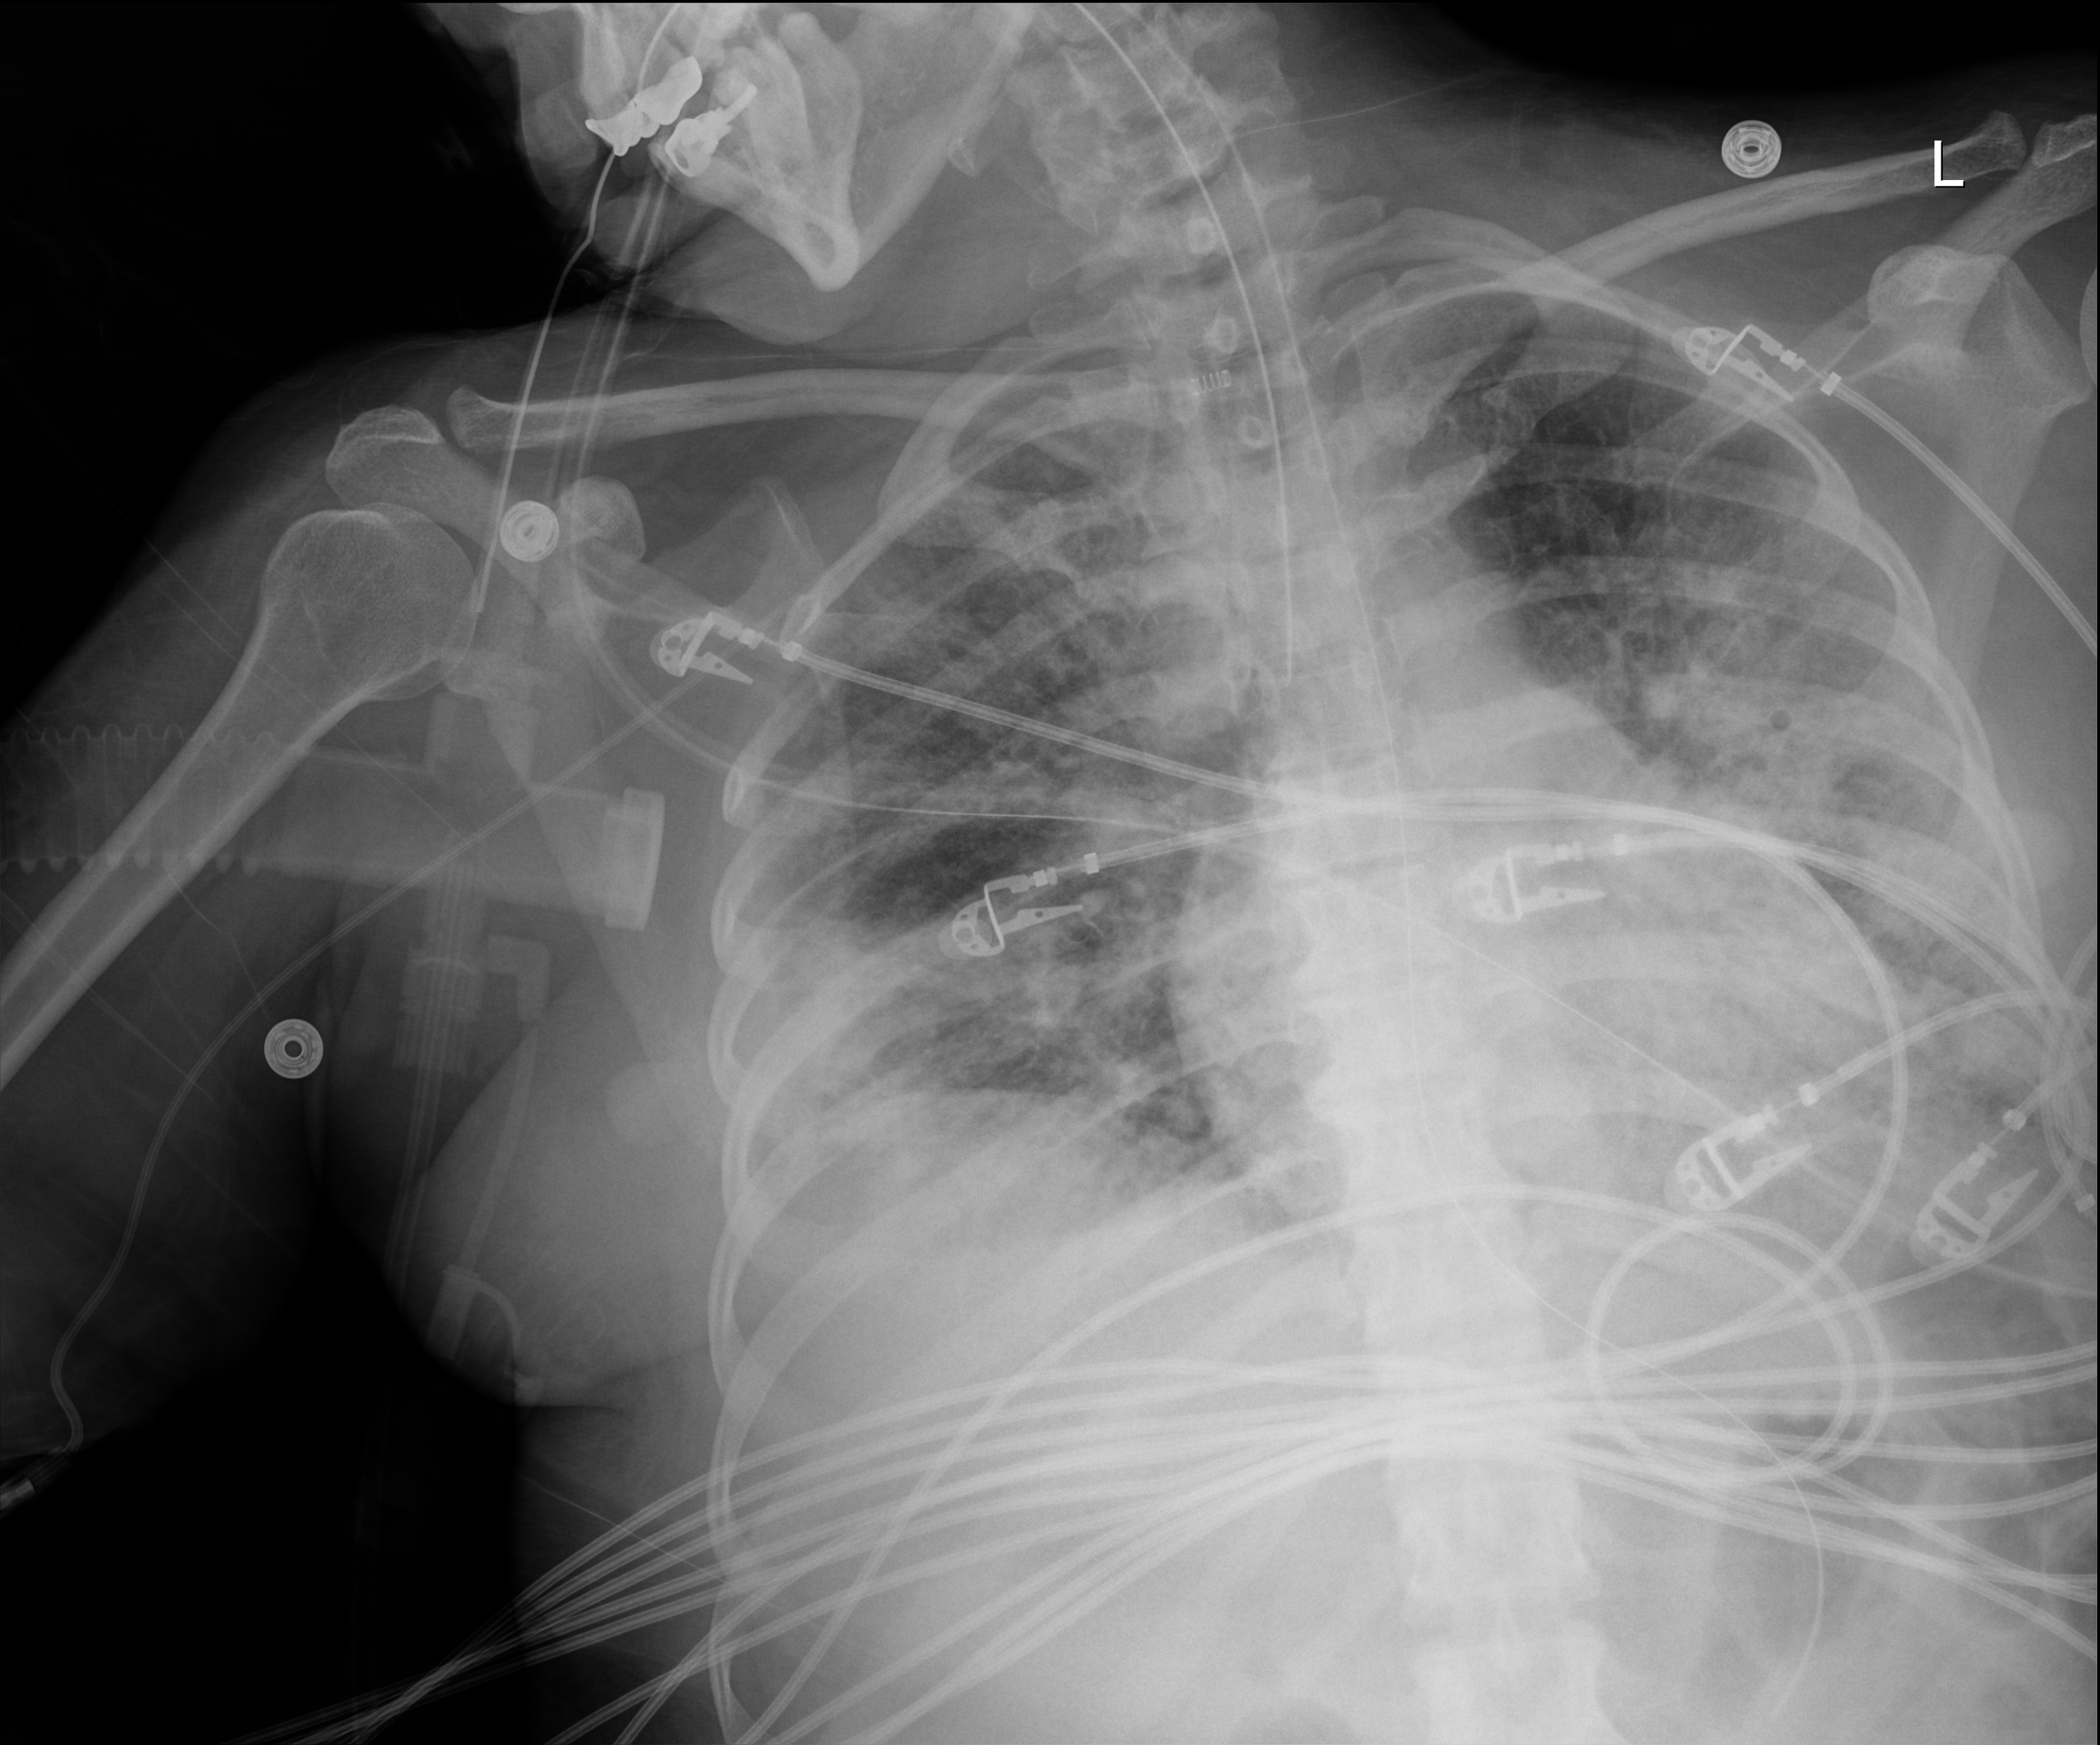
Portable chest radiograph, anteroposterior (AP) projection. Female patient hospitalised with COVID-19, age 18–59 years.
From the hospital-stay record, not from the radiograph (when in the stay this image was taken is not recorded):
- other chronic lung disease (admission record): no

Required action:
Please set the data above down exactly, with the pictures removed.

Response to the exercise:
Portable chest radiograph, anteroposterior (AP) projection. Female patient hospitalised with COVID-19, age 18–59 years.
From the hospital-stay record, not from the radiograph (when in the stay this image was taken is not recorded):
- other chronic lung disease (admission record): no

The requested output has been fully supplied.